───── Texto para analizar ─────

La
novela Castigos justificados, de los escritores suecos Michael Hjorth y Hans
Rosenfeldt, empieza con la carta que el antagonista (el contrario de los protagonistas) que firma como Catón el
Viejo, dirige al redactor jefe de un periódico.
Comparto
esta carta que me dio a conocer Isabel, que está leyendo la novela, porque
estoy absolutamente de acuerdo con ella. La hago mía íntegramente. Podéis
leerla, a ver qué os parece.
Estimado redactor jefe Källman:
Durante muchos años he leído su
publicación. Primero en forma de diario físico, pero desde hace unos años en
internet.
No siempre simpatizo con sus
opiniones, y de vez en cuando he cuestionado tanto la elección de temáticas
sobre las que se escribe como el enfoque que se da al reportaje, pero aun así
casi siempre he encontrado cierto placer en leer su periódico.
Sin embargo, ahora me siento en la
obligación de hacerle esta pregunta, al ser usted el responsable de la edición:
¿por qué su publicación rinde homenaje a la más pura idiotez?

─────

Instrucciones de trabajo
1: En el texto sobre la novela Castigos justificados, ¿con qué nombre firma la carta el antagonista?
2: Enumera todos los nombres de persona que aparecen en el texto sobre la novela Castigos justificados.
Para responder, básate únicamente en el texto.

───── Extractos de registros ─────

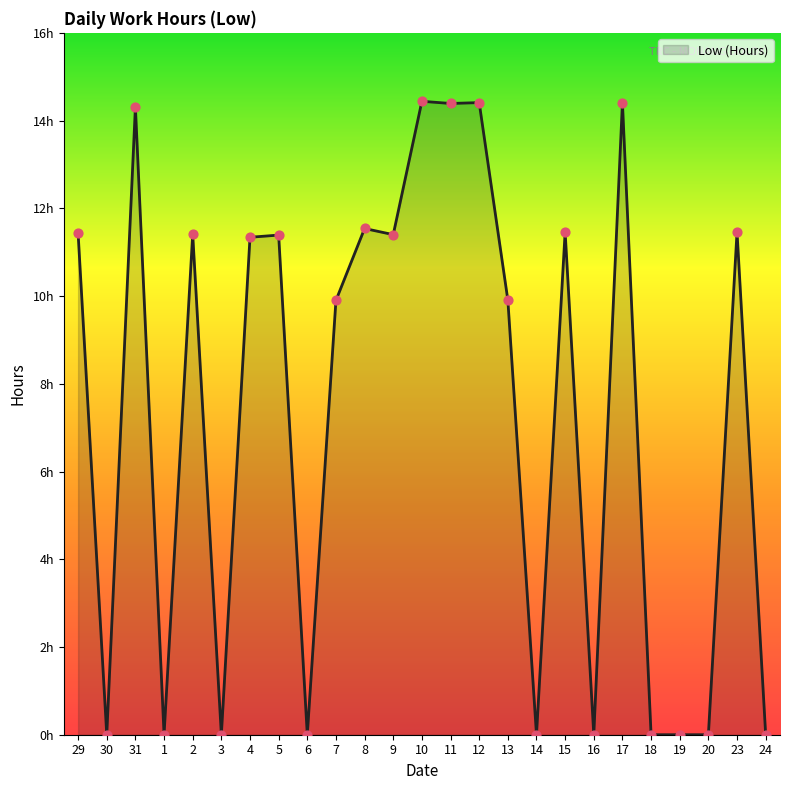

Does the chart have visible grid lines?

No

─────
───── Extractos de registros ─────

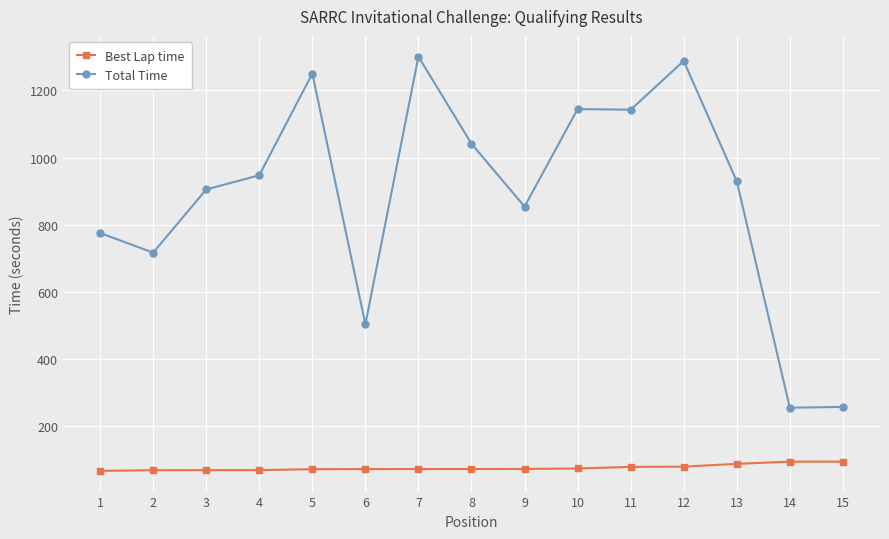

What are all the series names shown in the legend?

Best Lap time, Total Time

─────

Resultados obtenidos
1: Firma como Catón el Viejo.

2: Michael Hjorth, Hans Rosenfeldt, Catón el Viejo, Isabel y Källman.